Em 2021 e início de 2022, as desigualdades de raça e gênero impactou a Segurança Alimentar (SA) de milhares de famílias brasileiras. Nos domicílios em que uma mulher era a pessoa responsável, o acesso aos alimentos estava reduzido, atingindo 64,1% de algum nível de insegurança alimentar (leve, moderada ou grave). Ao ser aplicado o recorte racial das pessoas responsáveis pelo domicílio, o percentual de famílias com dificuldade de acesso à alimentação adequada sobe para 65%.

No entanto, nas famílias chefiadas por pessoas brancas, o percentual de SA atinge 53,2%, indicando que o racismo no Brasil afeta a população negra, sobretudo as mulheres, de diversas formas, inclusive na falta de acesso ao direito humano básico a uma alimentação suficiente e de qualidade.

Enquanto na população negra houve um aumento de mais de 60% na proporção daquelas pessoas que convivem com a fome, dentre brancos esse aumento foi de 34,6%, comparando os resultados dos estudos realizados pela Rede PENSSAN em 2020 e 2022.

“Vivemos em uma sociedade cujos preconceitos de gênero e raça permanecem vivos nas pessoas, em suas ações e relações, com profundas marcas na desigualdade social e na violência que se manifesta nos corpos dessas mulheres”, afirma o relatório.

Fonte: II VIGISAN

Fonte: II VIGISAN

A segunda edição do Inquérito Nacional sobre Insegurança Alimentar no Contexto da Pandemia da Covid-19 no Brasil (II VIGISAN) foi divulgada pela Rede Brasileira de Pesquisa em Soberania e Segurança Alimentar e Nutricional (Rede PENSSAN). O estudo analisa dados coletados entre novembro de 2021 e abril de 2022, com 12.745 entrevistas em 577 municípios de todo o país. A Segurança Alimentar (SA) e a Insegurança Alimentar (IA) formam medidas pela Escala Brasileira de Insegurança Alimentar (Ebia).

No final de 2020, 55,2% dos domicílios brasileiros estavam em condições de insegurança alimentar e 9,0% conviviam com a fome. Estes percentuais já mostravam um quadro preocupante de deterioração socioeconômica e profundas desigualdades na sociedade brasileira anterior à Covid-19 e recrudescida pela pandemia.
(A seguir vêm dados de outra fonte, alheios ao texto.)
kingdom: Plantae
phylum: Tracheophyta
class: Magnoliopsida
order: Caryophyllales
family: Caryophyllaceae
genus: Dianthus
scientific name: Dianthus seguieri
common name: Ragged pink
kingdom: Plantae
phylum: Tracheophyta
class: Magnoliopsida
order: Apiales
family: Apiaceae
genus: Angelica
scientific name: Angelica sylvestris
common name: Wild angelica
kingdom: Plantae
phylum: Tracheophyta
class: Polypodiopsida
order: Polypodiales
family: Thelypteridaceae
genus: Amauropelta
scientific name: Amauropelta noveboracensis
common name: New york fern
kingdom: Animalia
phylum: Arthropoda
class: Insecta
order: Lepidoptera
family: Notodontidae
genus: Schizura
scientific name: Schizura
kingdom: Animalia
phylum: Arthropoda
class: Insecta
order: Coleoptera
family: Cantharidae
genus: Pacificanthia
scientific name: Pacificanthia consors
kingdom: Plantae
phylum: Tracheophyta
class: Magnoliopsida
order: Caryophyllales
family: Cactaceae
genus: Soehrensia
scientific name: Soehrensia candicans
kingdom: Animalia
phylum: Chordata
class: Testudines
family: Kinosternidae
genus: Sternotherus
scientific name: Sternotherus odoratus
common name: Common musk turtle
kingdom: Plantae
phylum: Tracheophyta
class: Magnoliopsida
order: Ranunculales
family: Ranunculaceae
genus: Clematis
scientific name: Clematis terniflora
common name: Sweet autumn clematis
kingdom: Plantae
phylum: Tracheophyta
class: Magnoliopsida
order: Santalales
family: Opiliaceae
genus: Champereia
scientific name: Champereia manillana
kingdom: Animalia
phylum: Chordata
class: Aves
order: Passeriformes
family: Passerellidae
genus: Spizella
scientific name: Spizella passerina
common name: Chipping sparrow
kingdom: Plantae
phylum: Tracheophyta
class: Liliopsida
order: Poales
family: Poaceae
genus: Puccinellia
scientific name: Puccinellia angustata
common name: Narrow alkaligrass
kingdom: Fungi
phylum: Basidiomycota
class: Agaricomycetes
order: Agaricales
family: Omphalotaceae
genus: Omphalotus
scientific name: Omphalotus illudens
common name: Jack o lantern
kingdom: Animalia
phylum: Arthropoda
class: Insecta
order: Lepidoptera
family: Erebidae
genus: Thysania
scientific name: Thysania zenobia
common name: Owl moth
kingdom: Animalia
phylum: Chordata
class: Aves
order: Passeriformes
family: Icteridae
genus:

Em 2021, com o desemprego elevado, a precarização do trabalho, a perda de direitos sociais e a queda do poder aquisitivo, além das milhares de mortes pela Covid-19, a situação da sociedade brasileira agravou bastante, somados aos desmontes de políticas públicas e das instituições, como já denunciados pelo Observatório de Direitos Humanos, Crise e Covid-19, impactando nos direitos sociais, econômicos e ambientais e afetando, sobretudo, o Direito Humano à Alimentação Adequada (DHAA) e agravado com a extinção dos Programas de Aquisição de Alimentos (PAA) e Bolsa Família (PBF), além da má gestão do Programa Nacional de Alimentação Escolar (PNAE).

Em 2020, 19 milhões de brasileiros viviam em situação de fome e no início de 2022 este número subiu para 33, 1 milhões de pessoas.

De acordo com a pesquisa, a Covid-19 tirou a vida em 6,1% das famílias brasileiras e em 42, 5% delas a vítima contribuía com as despesas domiciliares, provocando o agravamento das situações de vulnerabilidade. A soma dessas condições levou ao endividamento de 38,2% das famílias e à necessidade de cortes em despesas essenciais em 57, 1% dos domicílios. O estudo ainda mostra que esses indicadores de pobreza e suas consequências são piores nas regiões Norte e Nordeste e nos domicílios rurais do país.

Agravamento no acesso à alimentação de acordo com os indicadores socioeconômicos

As evidências apresentadas pela pesquisa revelam um preocupante agravamento da insegurança alimentar em um contingente expressivo da população brasileira, iniciado pela crise econômica e desestruturação de políticas públicas nacionais, desde 2016, e acentuado pela pandemia de Covid-19. Soma-se a esse cenário, a persistência de opções governamentais pautadas pelo falso dilema entre economia e saúde.

O Relatório não apenas confirma as tendências já apontadas em investigações anteriores, mas deixa evidente as interfaces entre a deterioração das condições alimentares e as demais dimensões de um contínuo processo de empobrecimento e vulnerabilidade social de ampla parcela da população brasileira.

Outros fatores também afetaram o acesso à alimentação no período da pandemia como a escolaridade do responsável pelo domicílio, a dinâmica financeira das famílias, o acesso às políticas públicas e ao apoio social, por exemplo.